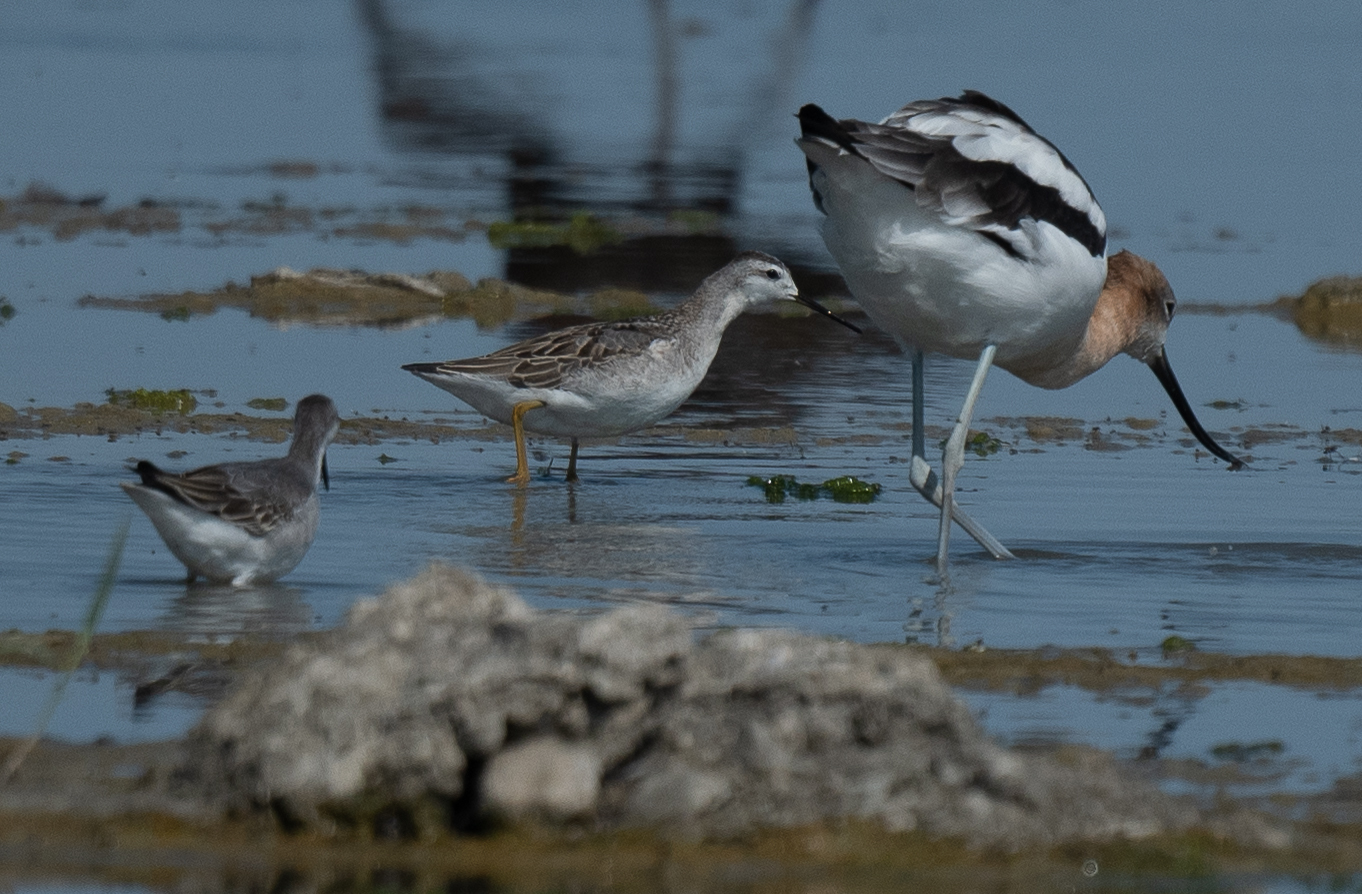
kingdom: Animalia
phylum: Chordata
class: Aves
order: Charadriiformes
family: Scolopacidae
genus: Phalaropus
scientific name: Phalaropus tricolor
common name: Wilson's phalarope
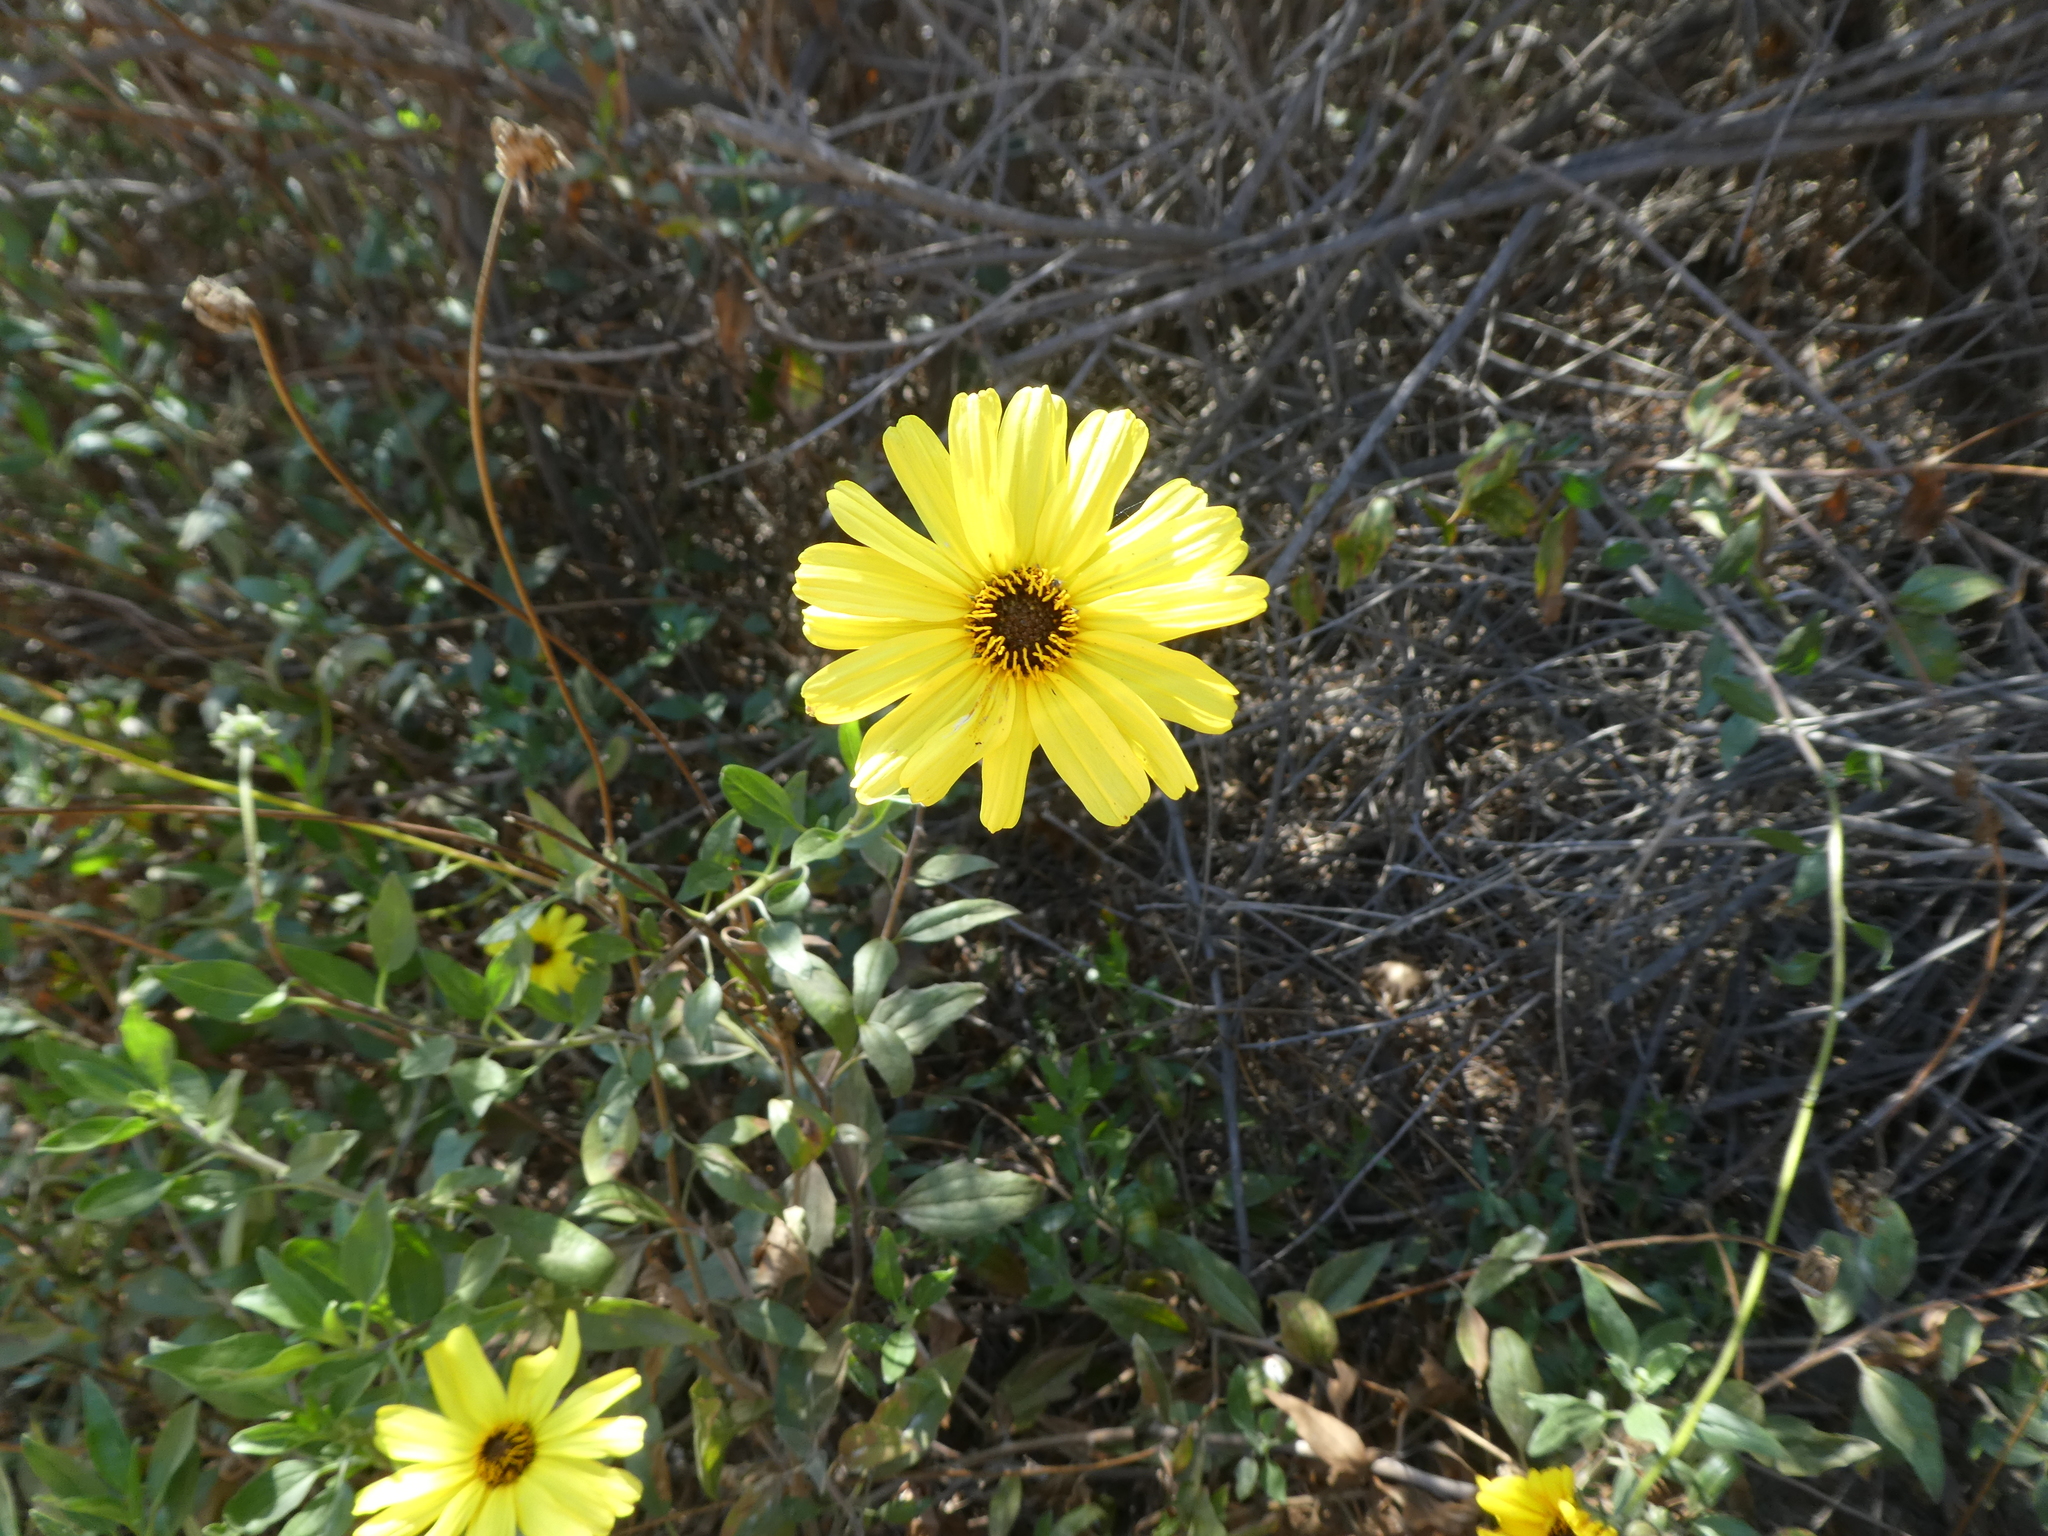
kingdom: Plantae
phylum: Tracheophyta
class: Magnoliopsida
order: Asterales
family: Asteraceae
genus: Encelia
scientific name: Encelia californica
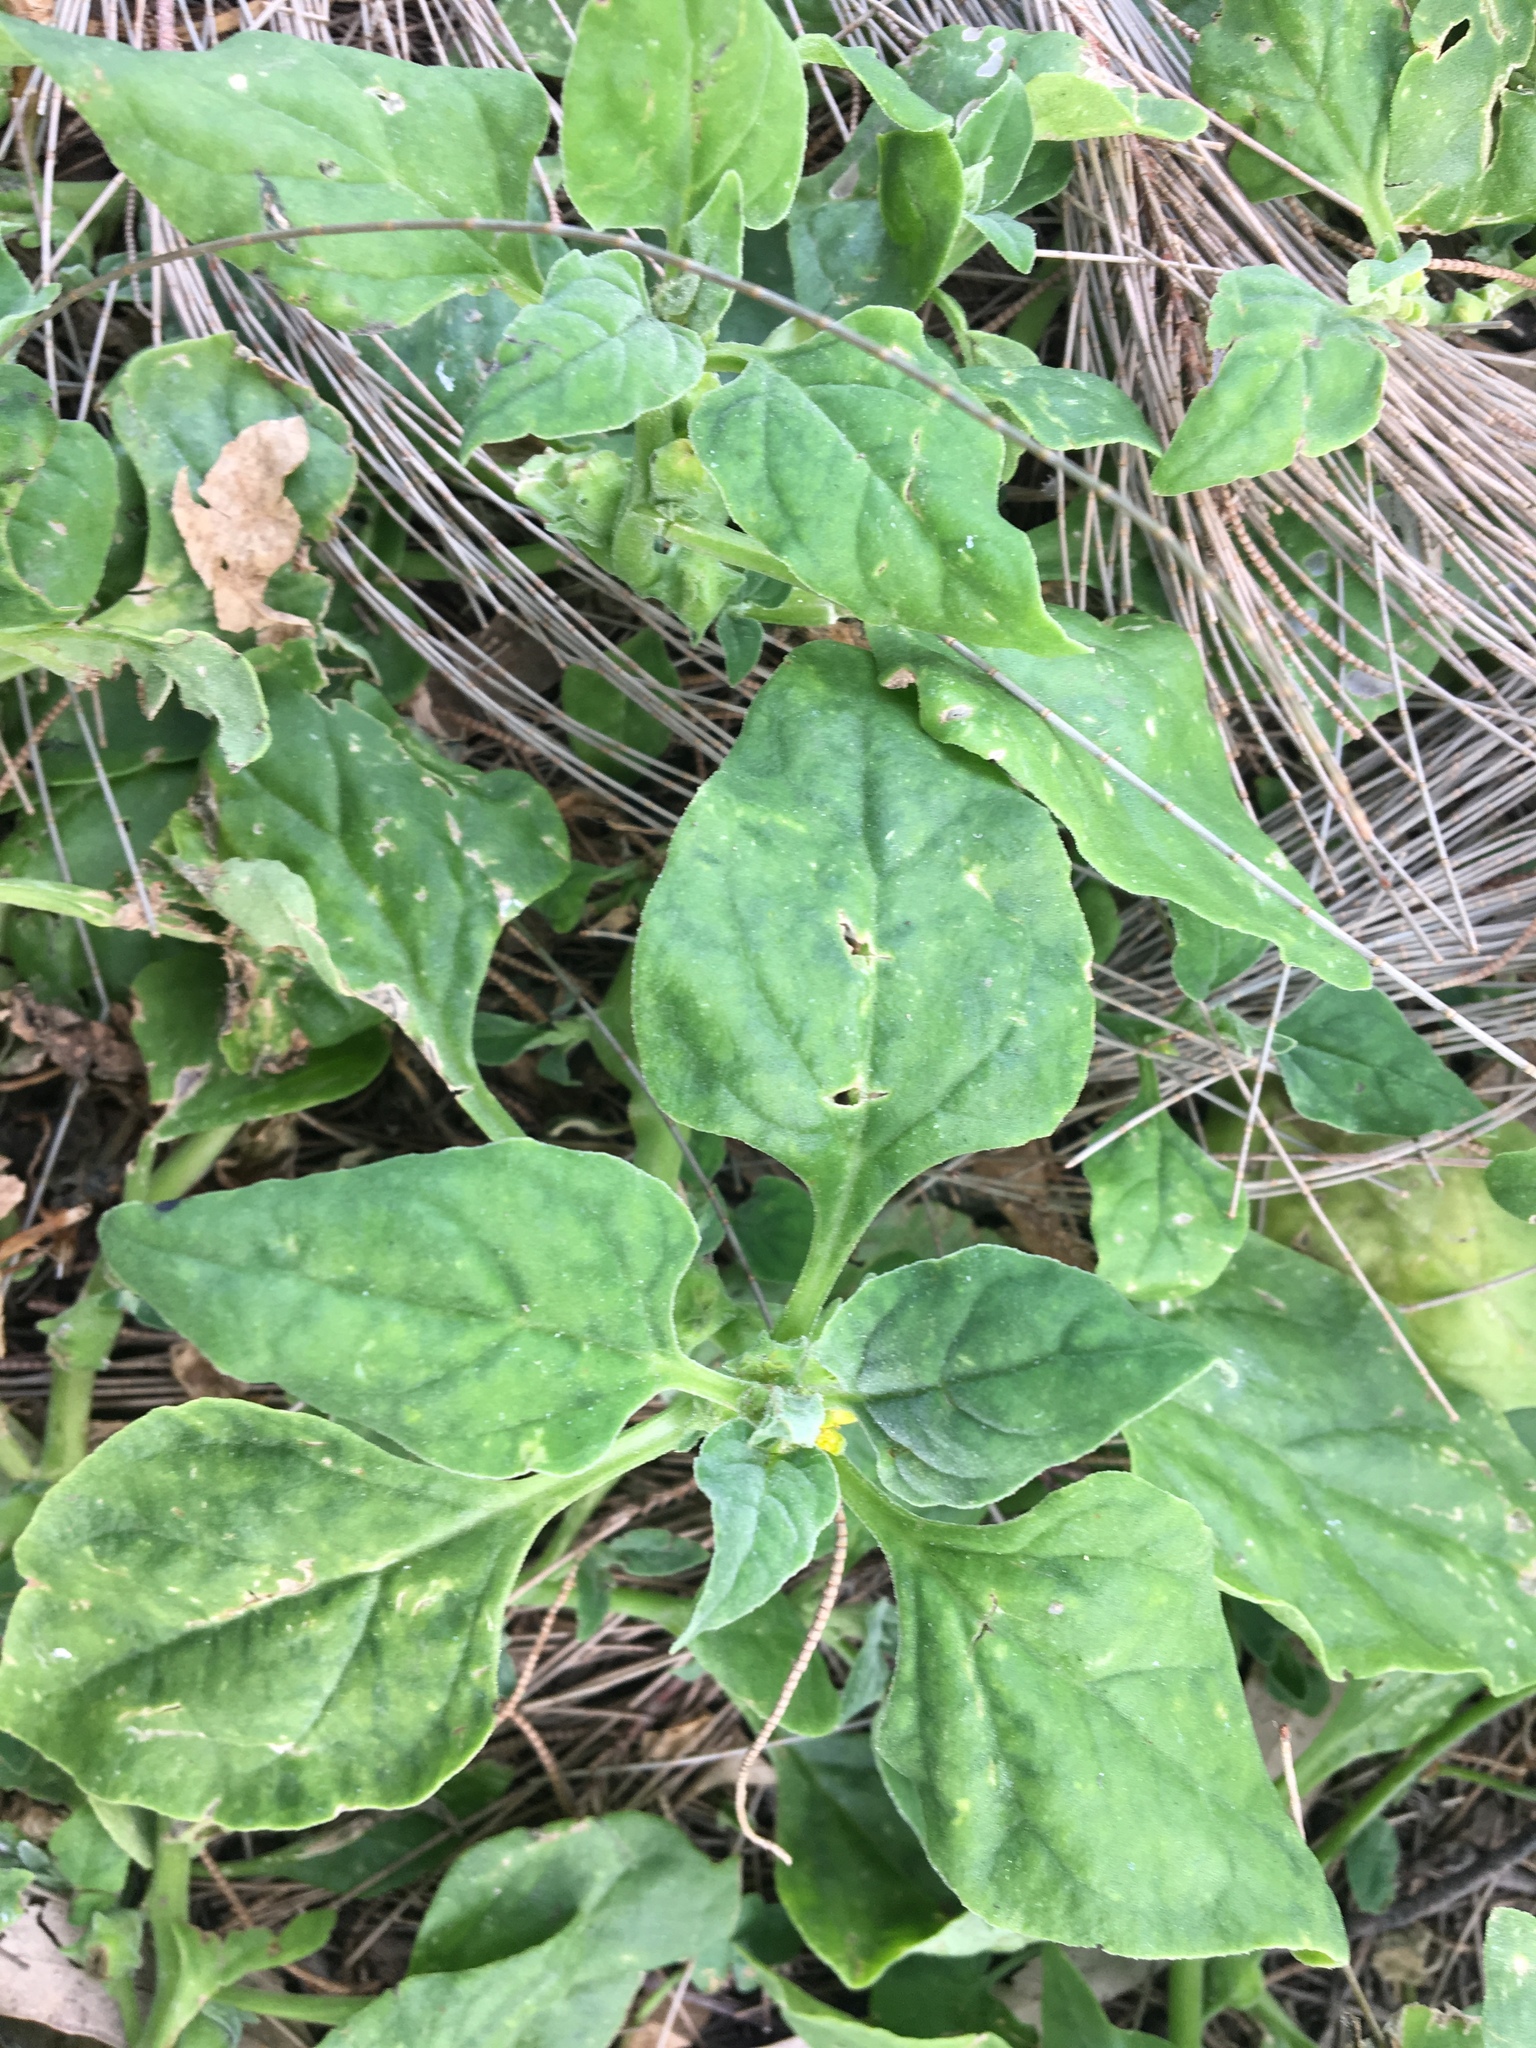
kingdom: Plantae
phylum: Tracheophyta
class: Magnoliopsida
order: Caryophyllales
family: Aizoaceae
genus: Tetragonia
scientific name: Tetragonia tetragonoides
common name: New zealand-spinach
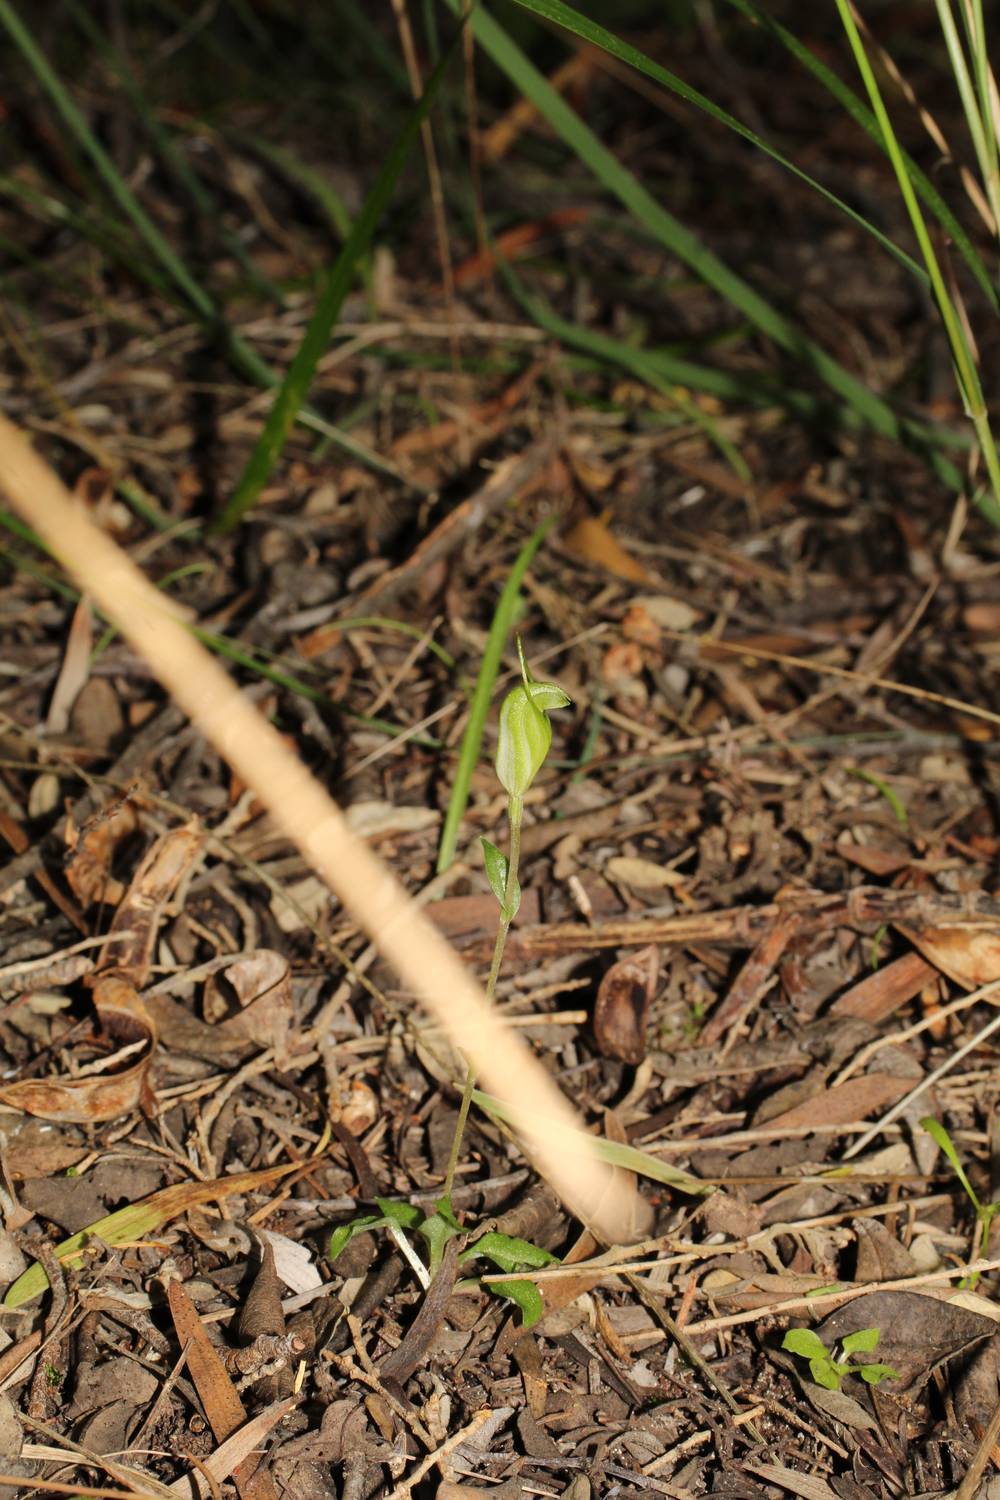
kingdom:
---
### WORK TO COMPLETE
Turn every line of the data above into a numbered list, skipping any blank lines. Leave the images out of your answer.

### THE COMPLETED TASK
1. kingdom: Animalia
2. phylum: Chordata
3. class: Aves
4. order: Charadriiformes
5. family: Scolopacidae
6. genus: Phalaropus
7. scientific name: Phalaropus tricolor
8. common name: Wilson's phalarope
9. kingdom: Plantae
10. phylum: Tracheophyta
11. class: Magnoliopsida
12. order: Asterales
13. family: Asteraceae
14. genus: Encelia
15. scientific name: Encelia californica
16. kingdom: Plantae
17. phylum: Tracheophyta
18. class: Magnoliopsida
19. order: Caryophyllales
20. family: Aizoaceae
21. genus: Tetragonia
22. scientific name: Tetragonia tetragonoides
23. common name: New zealand-spinach
24. kingdom:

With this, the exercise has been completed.